6. In the first, the affect is discharged while the ideational content is repressed; in obsessional neurosis the ideational content is rejected and the affect disappears via a reaction formation. In phobias the ideational content is displaced and the quantitative element is transformed into anxiety (e.g. fear of the wolf instead of love for the father) (Freud, Citation1915. Also Freud Citation1905a, Citation1909, Citation1918).

7. Klein has, nevertheless, suggested the notion of memories in feelings; these are emotions and anxieties that go back to earliest infancy and which “often underline a cover memory”. Klein offers this idea in her notes after the 64th session in her analysis of Richard. These “memories in feelings” are attached to unconscious phantasies that are explained in great detail: “This feeling was bound up with his memories of early childhood, revived by seeing their house again, and stirred up the love and concern for his father and the wish to renew the family life. As had been seen in connection with earlier material, the deserted and bombed house in ‘Z’ also stood for his deserted mother. By reviving the past and experiencing love, Richard felt that he could undo or counteract his destructive desires and his identification with the Hitler‐father” (Citation1961, p. 318).

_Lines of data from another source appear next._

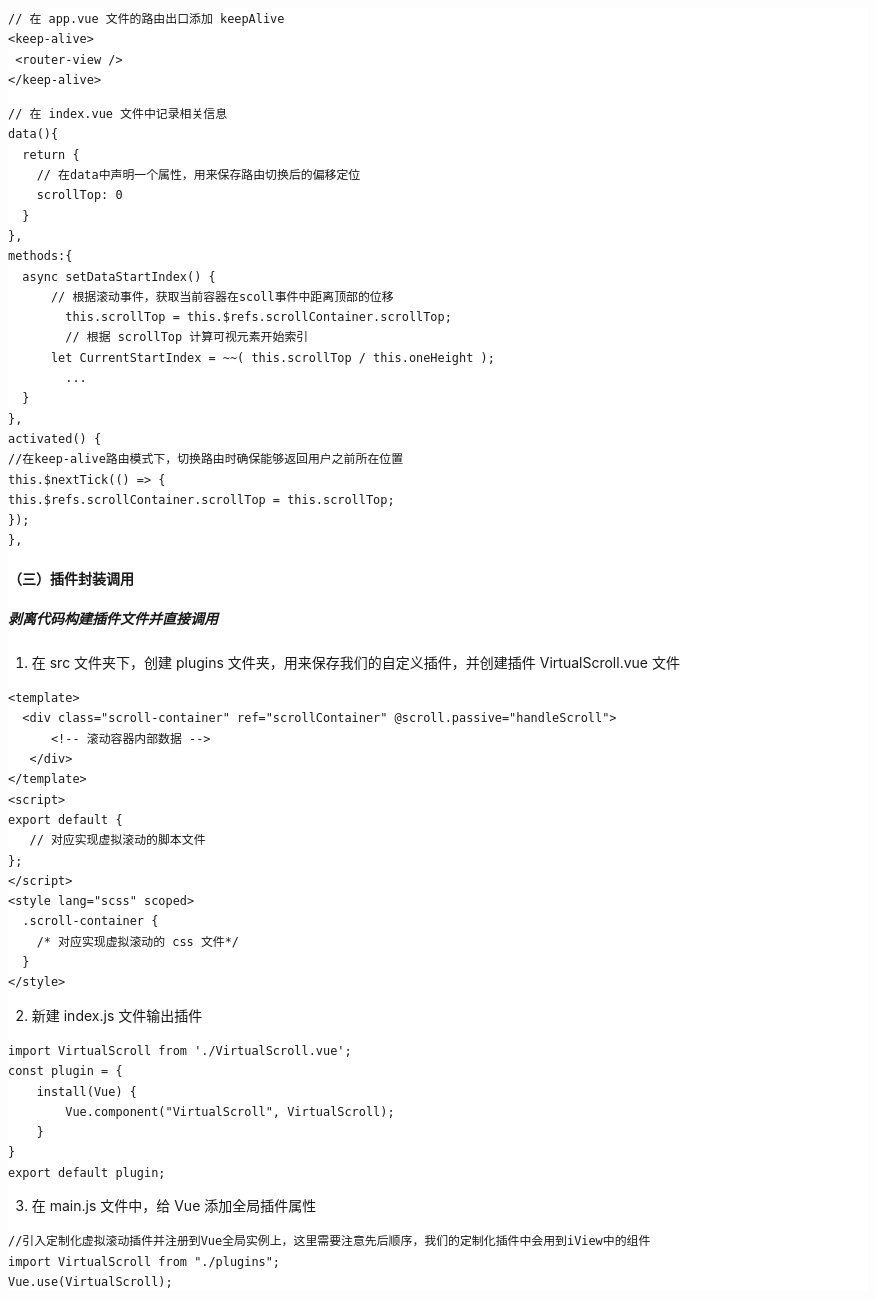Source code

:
 ```
// 在 app.vue 文件的路由出口添加 keepAlive 
<keep-alive>
 <router-view />
</keep-alive>
```
```
// 在 index.vue 文件中记录相关信息
data(){
  return {
    // 在data中声明一个属性，用来保存路由切换后的偏移定位
    scrollTop: 0  
  }
},
methods:{
  async setDataStartIndex() {
      // 根据滚动事件，获取当前容器在scoll事件中距离顶部的位移
    	this.scrollTop = this.$refs.scrollContainer.scrollTop;
  		// 根据 scrollTop 计算可视元素开始索引
      let CurrentStartIndex = ~~( this.scrollTop / this.oneHeight );
    	...
  }
},
activated() {
//在keep-alive路由模式下，切换路由时确保能够返回用户之前所在位置
this.$nextTick(() => {
this.$refs.scrollContainer.scrollTop = this.scrollTop;
});
},
```
#### （三）插件封装调用
##### 剥离代码构建插件文件并直接调用
1. 在 src 文件夹下，创建 plugins 文件夹，用来保存我们的自定义插件，并创建插件 VirtualScroll.vue 文件
```
<template>
  <div class="scroll-container" ref="scrollContainer" @scroll.passive="handleScroll">
      <!-- 滚动容器内部数据 -->
   </div>
</template>
<script>
export default {
   // 对应实现虚拟滚动的脚本文件
};
</script>
<style lang="scss" scoped>
  .scroll-container {
  	/* 对应实现虚拟滚动的 css 文件*/
  }
</style>
```
2. 新建 index.js 文件输出插件
```
import VirtualScroll from './VirtualScroll.vue';
const plugin = {
    install(Vue) {
        Vue.component("VirtualScroll", VirtualScroll);
    }
}
export default plugin;
```
3. 在 main.js 文件中，给 Vue 添加全局插件属性
```
//引入定制化虚拟滚动插件并注册到Vue全局实例上，这里需要注意先后顺序，我们的定制化插件中会用到iView中的组件
import VirtualScroll from "./plugins";
Vue.use(VirtualScroll);
```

8. At the Colloque de Deauville in 2005, before the publication of Laplanche's volume on après coup (Problematique VI) in Citation2006.

9. Jean Claude Rolland (personal communication, 14 September 2014) suggested that an important aspect of my analytic work with Boris might be thought about in terms of Nebenmensch – a capacity to be in touch with a fellow human being, which Freud refers to in his ‘Project’. Although Freud does not explicitly refer to the mother–baby relationship, the notion of ‘Nebenmensch’ refers to a quality of humanity that enables one to be profoundly in touch with the distressing experiences of the baby. The baby is then able to internalize the perceptual experiences of this fellow human being. Chris Mawson made a similar comment when checking this reference: “It is the recognition of humanity as a primary feature in the mother's orientating her ‘perceptual apparatus’ to her baby and that of the baby in orienting to the mother's response to his/her cries” (personal communication, 28 September 2014). Throughout his work Rolland has been particularly interested in how perceptual experiences may gain representation in the analytic process through language (Citation2006).

“Let us suppose that the object that furnishes the perception resembles the subject – a fellow human‐being. If so, the theoretical interest [taken in it] is also explained by the fact that an object like this was simultaneously the [subject's] first satisfying object and further his first hostile object, as well as his sole helping power. For this reason it is in relation to a fellow human‐being that a human‐being learns to cognize. Then the perceptual complexes [my italics) proceeding from this fellow human‐being will in part be new and non‐comparable – his features, for instance, in the visual sphere; but other visual perceptions – e.g. those of the movements of his hands – will coincide in the subject with memories of quite similar visual impressions of his own, of his own body, [memories] which are associated with memories of movements experienced by himself” (Freud, Citation1950 [1895], p. 331).